Page-level text extractions:

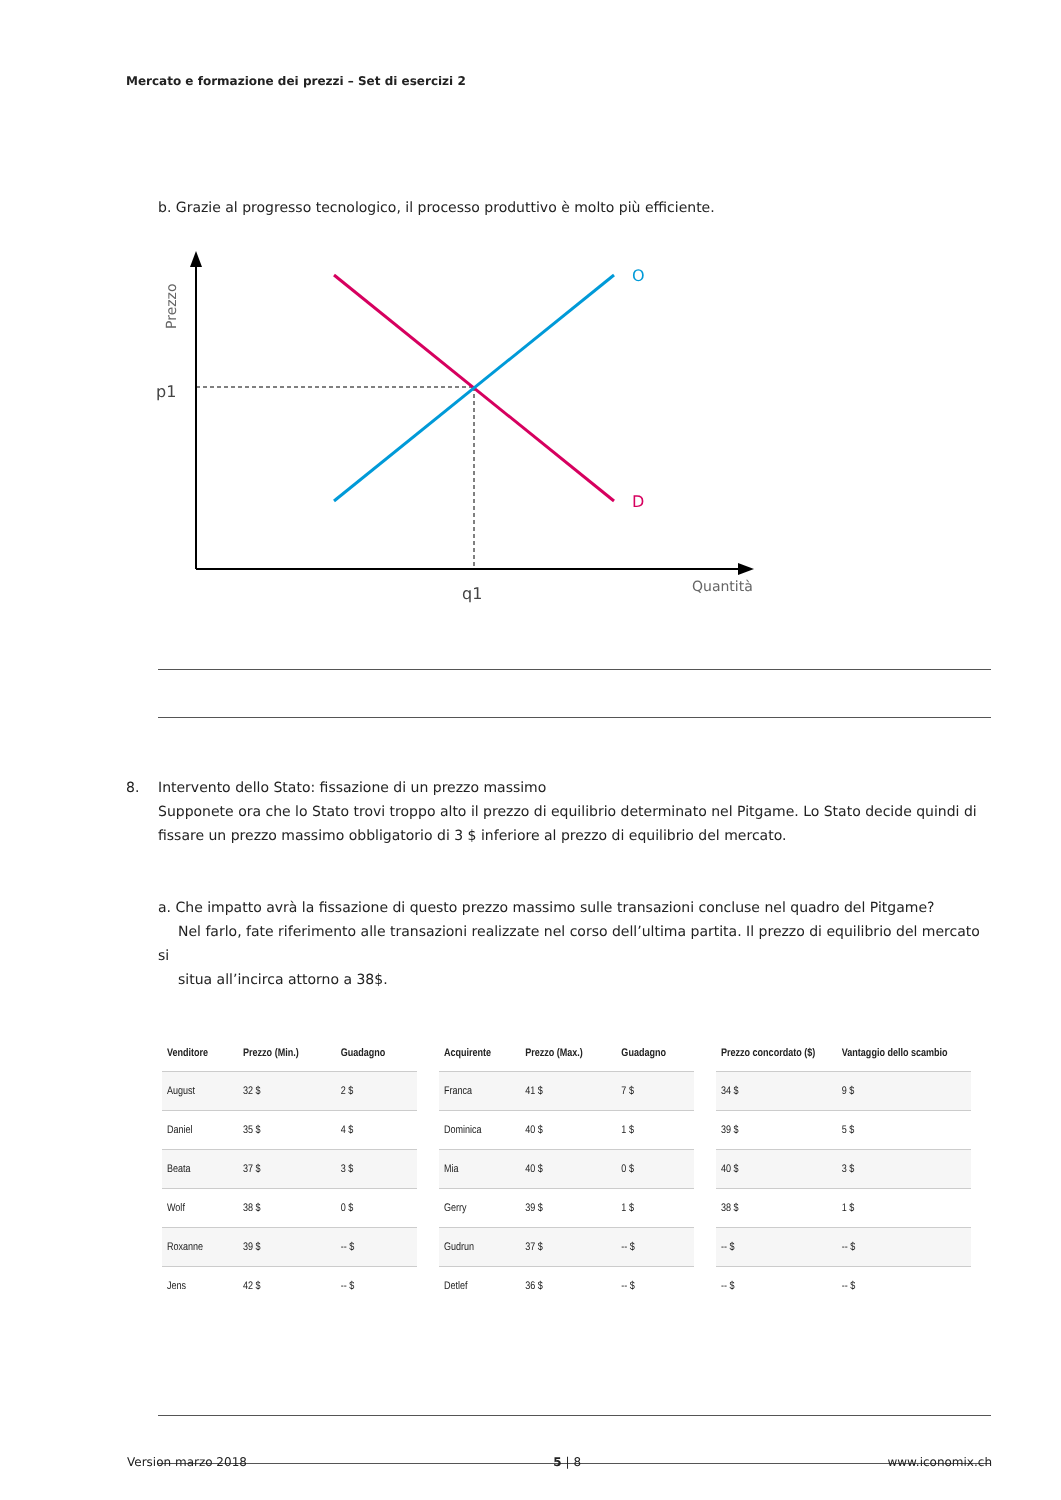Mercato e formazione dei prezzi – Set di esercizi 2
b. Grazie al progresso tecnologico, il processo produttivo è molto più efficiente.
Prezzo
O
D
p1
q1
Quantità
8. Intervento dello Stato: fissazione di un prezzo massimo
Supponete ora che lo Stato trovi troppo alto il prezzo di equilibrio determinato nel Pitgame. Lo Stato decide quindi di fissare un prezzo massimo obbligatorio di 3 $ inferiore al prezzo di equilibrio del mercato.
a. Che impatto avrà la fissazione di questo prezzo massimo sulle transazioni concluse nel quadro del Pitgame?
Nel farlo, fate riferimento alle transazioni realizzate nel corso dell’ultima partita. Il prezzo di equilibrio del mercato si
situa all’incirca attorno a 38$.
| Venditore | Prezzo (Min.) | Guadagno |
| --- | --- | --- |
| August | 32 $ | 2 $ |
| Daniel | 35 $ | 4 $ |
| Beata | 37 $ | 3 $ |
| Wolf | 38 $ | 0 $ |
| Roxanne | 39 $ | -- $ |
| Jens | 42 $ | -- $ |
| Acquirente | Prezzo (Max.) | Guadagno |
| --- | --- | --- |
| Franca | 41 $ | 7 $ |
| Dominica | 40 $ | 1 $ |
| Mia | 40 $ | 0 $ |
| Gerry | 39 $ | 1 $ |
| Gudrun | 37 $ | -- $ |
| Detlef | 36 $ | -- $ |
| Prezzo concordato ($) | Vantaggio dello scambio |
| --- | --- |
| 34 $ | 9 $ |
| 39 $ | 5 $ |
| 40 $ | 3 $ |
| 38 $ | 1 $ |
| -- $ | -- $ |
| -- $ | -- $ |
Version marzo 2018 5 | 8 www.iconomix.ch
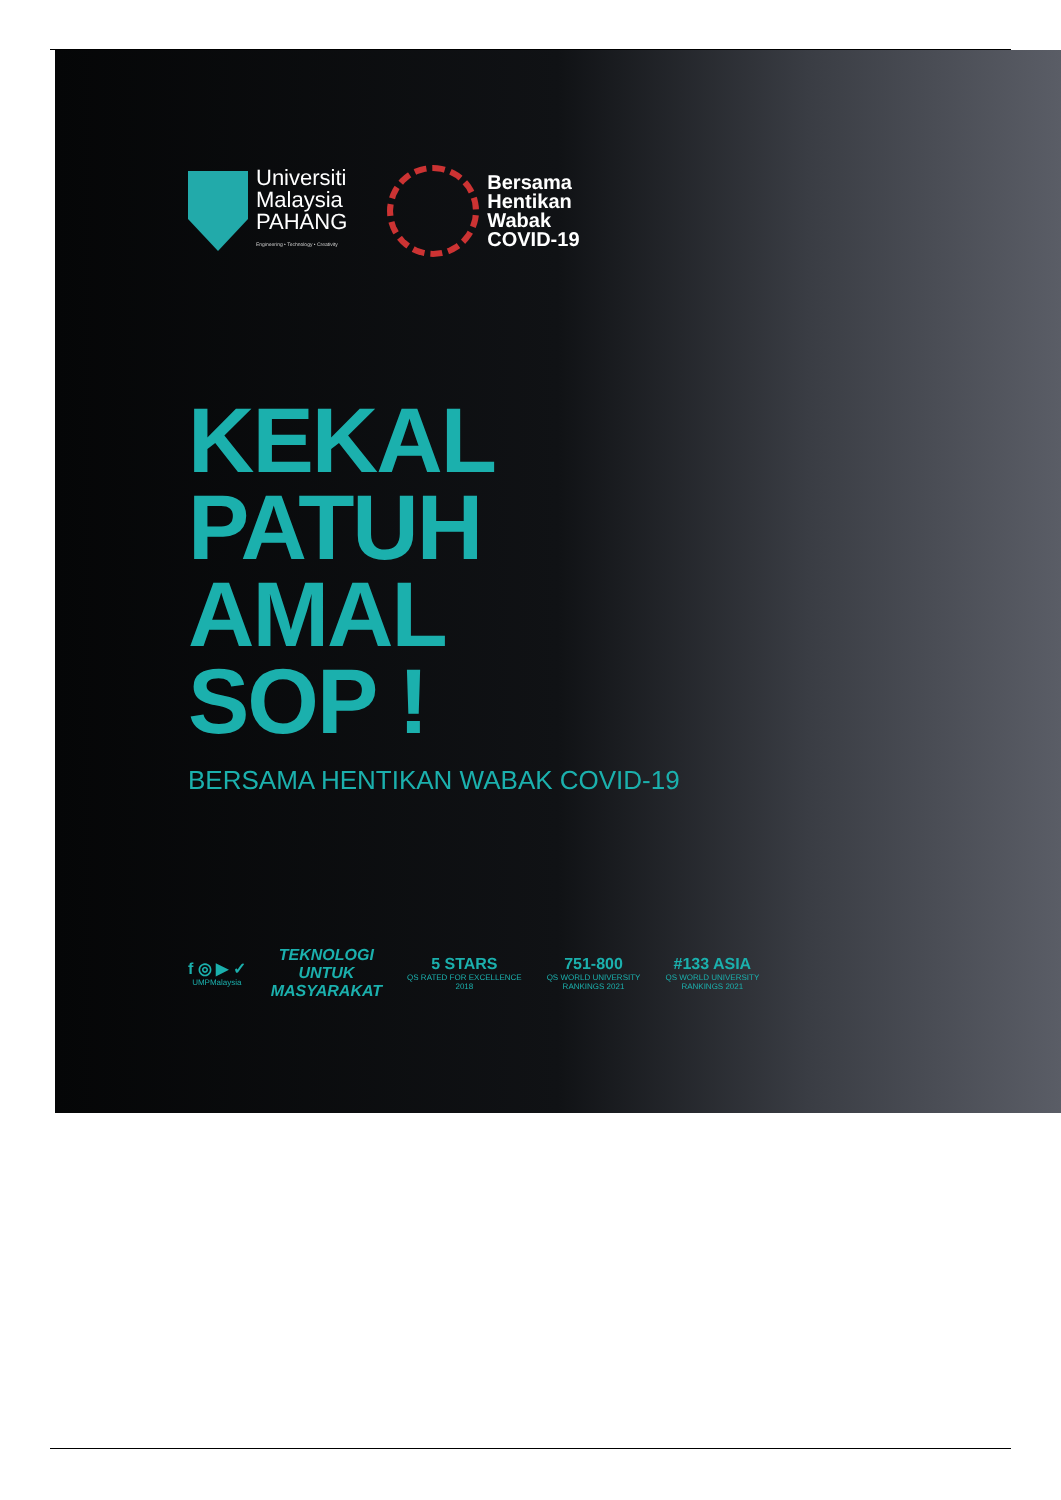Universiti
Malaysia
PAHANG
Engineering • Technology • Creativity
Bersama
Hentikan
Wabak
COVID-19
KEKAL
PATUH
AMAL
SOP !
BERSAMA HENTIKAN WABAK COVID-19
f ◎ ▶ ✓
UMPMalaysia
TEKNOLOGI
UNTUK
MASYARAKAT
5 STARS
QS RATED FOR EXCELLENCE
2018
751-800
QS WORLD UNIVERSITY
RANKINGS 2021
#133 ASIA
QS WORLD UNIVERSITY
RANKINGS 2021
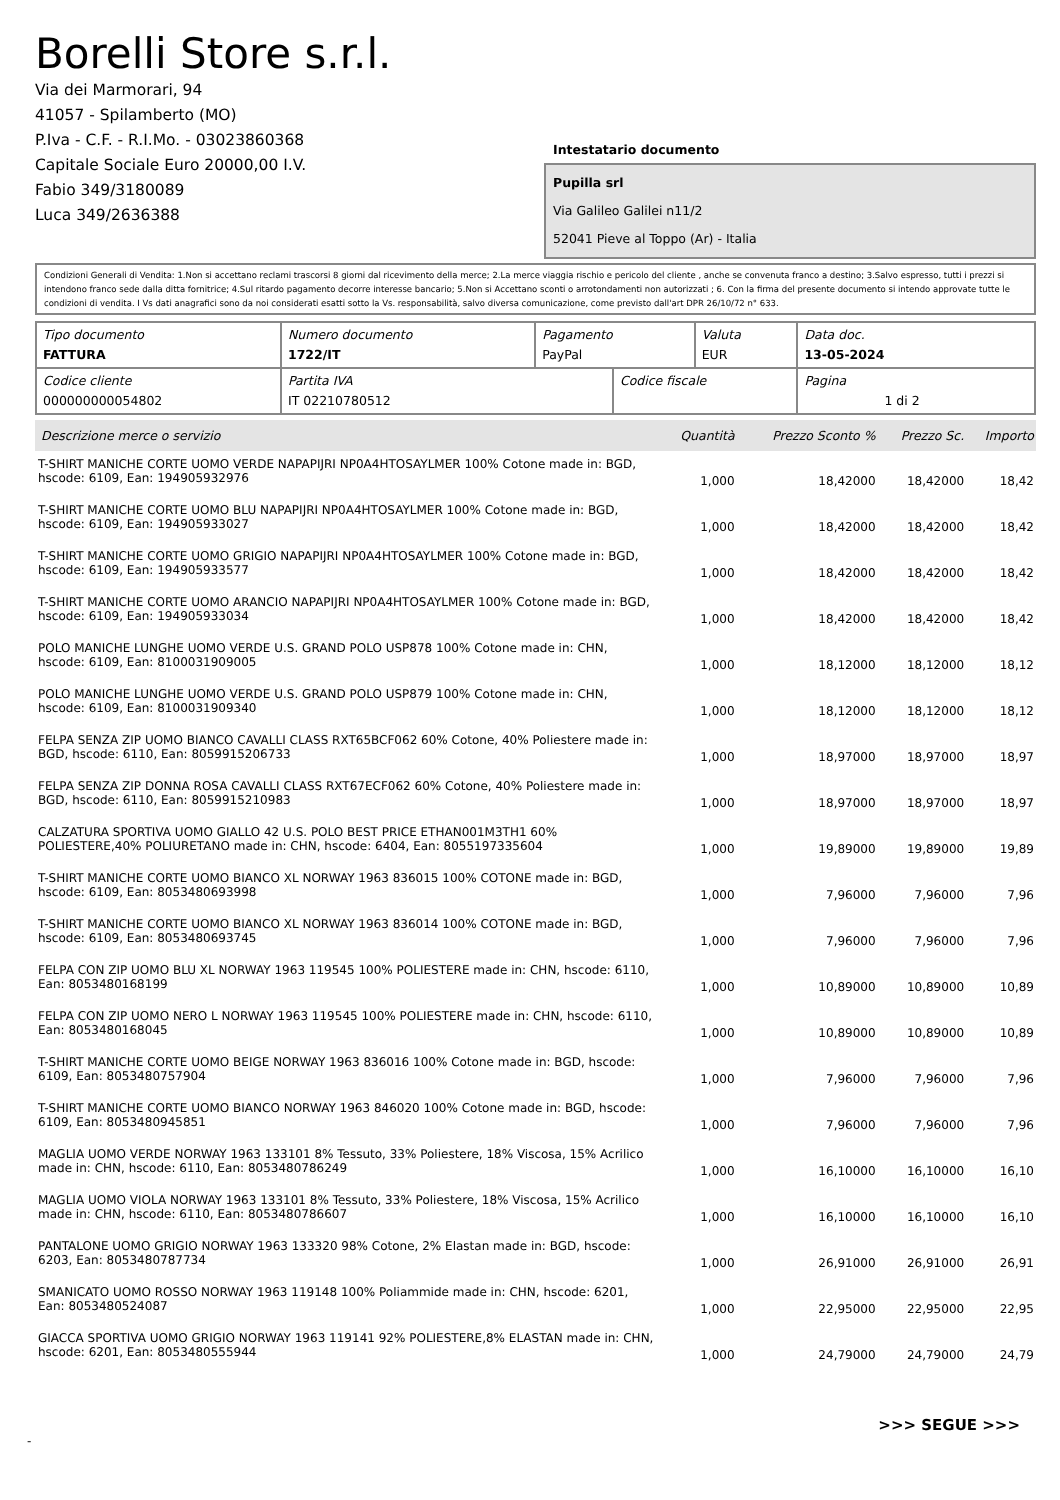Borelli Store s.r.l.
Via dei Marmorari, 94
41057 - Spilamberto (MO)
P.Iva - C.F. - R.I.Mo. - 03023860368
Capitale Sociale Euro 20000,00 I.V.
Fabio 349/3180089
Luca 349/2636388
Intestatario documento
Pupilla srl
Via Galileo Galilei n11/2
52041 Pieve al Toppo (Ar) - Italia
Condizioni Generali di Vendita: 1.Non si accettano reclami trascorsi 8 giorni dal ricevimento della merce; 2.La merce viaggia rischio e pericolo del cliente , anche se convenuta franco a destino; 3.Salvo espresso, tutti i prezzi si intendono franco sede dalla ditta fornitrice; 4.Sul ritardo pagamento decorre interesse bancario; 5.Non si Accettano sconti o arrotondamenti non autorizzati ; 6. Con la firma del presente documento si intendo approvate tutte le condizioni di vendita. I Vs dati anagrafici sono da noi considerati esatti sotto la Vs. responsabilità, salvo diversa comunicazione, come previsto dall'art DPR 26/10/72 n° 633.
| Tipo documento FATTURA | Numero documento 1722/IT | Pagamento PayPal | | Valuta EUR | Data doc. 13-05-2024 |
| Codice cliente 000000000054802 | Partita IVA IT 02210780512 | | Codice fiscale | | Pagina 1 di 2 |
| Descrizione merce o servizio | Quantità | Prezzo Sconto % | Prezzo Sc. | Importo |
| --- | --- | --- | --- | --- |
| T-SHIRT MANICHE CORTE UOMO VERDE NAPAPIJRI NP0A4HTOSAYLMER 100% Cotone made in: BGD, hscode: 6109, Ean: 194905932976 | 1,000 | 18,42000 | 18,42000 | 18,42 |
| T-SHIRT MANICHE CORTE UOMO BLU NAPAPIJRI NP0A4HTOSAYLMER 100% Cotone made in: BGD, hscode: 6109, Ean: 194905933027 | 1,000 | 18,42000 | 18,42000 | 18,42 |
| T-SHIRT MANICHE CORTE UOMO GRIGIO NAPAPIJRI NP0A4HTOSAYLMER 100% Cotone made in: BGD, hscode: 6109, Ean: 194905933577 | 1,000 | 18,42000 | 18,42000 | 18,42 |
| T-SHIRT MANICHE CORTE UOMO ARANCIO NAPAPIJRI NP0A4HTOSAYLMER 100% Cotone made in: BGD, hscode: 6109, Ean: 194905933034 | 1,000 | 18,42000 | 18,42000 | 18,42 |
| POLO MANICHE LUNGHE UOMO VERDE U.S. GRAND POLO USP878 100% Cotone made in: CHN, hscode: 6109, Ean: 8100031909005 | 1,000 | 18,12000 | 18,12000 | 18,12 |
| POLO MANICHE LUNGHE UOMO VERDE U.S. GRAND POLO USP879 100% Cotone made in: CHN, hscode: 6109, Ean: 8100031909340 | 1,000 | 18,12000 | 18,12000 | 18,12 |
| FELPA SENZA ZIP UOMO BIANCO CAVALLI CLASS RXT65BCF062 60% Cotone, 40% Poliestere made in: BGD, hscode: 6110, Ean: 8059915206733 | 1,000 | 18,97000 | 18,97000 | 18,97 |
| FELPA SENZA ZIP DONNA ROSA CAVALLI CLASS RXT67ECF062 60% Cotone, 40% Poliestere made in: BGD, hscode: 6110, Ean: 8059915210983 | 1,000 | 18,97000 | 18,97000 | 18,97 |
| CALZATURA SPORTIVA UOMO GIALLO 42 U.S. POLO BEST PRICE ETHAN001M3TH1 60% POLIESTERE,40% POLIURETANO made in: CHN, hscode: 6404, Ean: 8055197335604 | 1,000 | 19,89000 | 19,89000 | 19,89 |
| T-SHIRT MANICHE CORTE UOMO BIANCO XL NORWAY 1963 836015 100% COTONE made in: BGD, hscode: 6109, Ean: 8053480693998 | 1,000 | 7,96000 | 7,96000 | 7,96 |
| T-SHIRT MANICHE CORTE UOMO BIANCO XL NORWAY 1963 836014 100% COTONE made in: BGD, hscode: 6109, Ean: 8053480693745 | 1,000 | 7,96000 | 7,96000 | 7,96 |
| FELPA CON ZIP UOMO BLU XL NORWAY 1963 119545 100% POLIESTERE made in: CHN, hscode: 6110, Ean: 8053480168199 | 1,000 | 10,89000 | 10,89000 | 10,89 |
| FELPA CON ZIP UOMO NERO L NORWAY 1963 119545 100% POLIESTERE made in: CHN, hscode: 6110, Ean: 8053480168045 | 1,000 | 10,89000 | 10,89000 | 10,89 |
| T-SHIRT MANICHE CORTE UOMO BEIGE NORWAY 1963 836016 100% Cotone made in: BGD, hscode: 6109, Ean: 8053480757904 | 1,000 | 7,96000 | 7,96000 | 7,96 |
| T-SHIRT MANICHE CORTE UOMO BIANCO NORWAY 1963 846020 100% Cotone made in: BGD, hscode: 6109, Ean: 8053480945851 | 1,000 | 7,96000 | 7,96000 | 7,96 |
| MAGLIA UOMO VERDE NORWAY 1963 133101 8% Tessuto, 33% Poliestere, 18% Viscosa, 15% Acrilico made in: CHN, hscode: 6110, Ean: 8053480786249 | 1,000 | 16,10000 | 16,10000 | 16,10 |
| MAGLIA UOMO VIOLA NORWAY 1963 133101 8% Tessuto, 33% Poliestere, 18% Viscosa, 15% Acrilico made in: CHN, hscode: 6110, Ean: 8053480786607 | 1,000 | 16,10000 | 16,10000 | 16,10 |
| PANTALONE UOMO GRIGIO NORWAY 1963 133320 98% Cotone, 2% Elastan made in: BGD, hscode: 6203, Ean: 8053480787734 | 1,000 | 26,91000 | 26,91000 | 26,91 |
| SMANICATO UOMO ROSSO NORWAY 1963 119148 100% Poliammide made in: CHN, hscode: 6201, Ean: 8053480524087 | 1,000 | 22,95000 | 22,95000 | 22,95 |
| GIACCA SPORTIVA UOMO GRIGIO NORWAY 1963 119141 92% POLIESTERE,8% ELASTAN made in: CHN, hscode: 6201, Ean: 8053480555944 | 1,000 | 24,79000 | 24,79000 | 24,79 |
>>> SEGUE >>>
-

#### Task description
Starting at the line with "Mia | 40 $ | 0 $ |" in the entries above, write out every line exactly until the line with "52041 Pieve al Toppo (Ar) - Italia" has been written. Include no pictures and nothing more.

#### Your solution
| Mia | 40 $ | 0 $ |
| Gerry | 39 $ | 1 $ |
| Gudrun | 37 $ | -- $ |
| Detlef | 36 $ | -- $ |
| Prezzo concordato ($) | Vantaggio dello scambio |
| --- | --- |
| 34 $ | 9 $ |
| 39 $ | 5 $ |
| 40 $ | 3 $ |
| 38 $ | 1 $ |
| -- $ | -- $ |
| -- $ | -- $ |
Version marzo 2018 5 | 8 www.iconomix.ch
Universiti
Malaysia
PAHANG
Engineering • Technology • Creativity
Bersama
Hentikan
Wabak
COVID-19
KEKAL
PATUH
AMAL
SOP !
BERSAMA HENTIKAN WABAK COVID-19
f ◎ ▶ ✓
UMPMalaysia
TEKNOLOGI
UNTUK
MASYARAKAT
5 STARS
QS RATED FOR EXCELLENCE
2018
751-800
QS WORLD UNIVERSITY
RANKINGS 2021
#133 ASIA
QS WORLD UNIVERSITY
RANKINGS 2021
Borelli Store s.r.l.
Via dei Marmorari, 94
41057 - Spilamberto (MO)
P.Iva - C.F. - R.I.Mo. - 03023860368
Capitale Sociale Euro 20000,00 I.V.
Fabio 349/3180089
Luca 349/2636388
Intestatario documento
Pupilla srl
Via Galileo Galilei n11/2
52041 Pieve al Toppo (Ar) - Italia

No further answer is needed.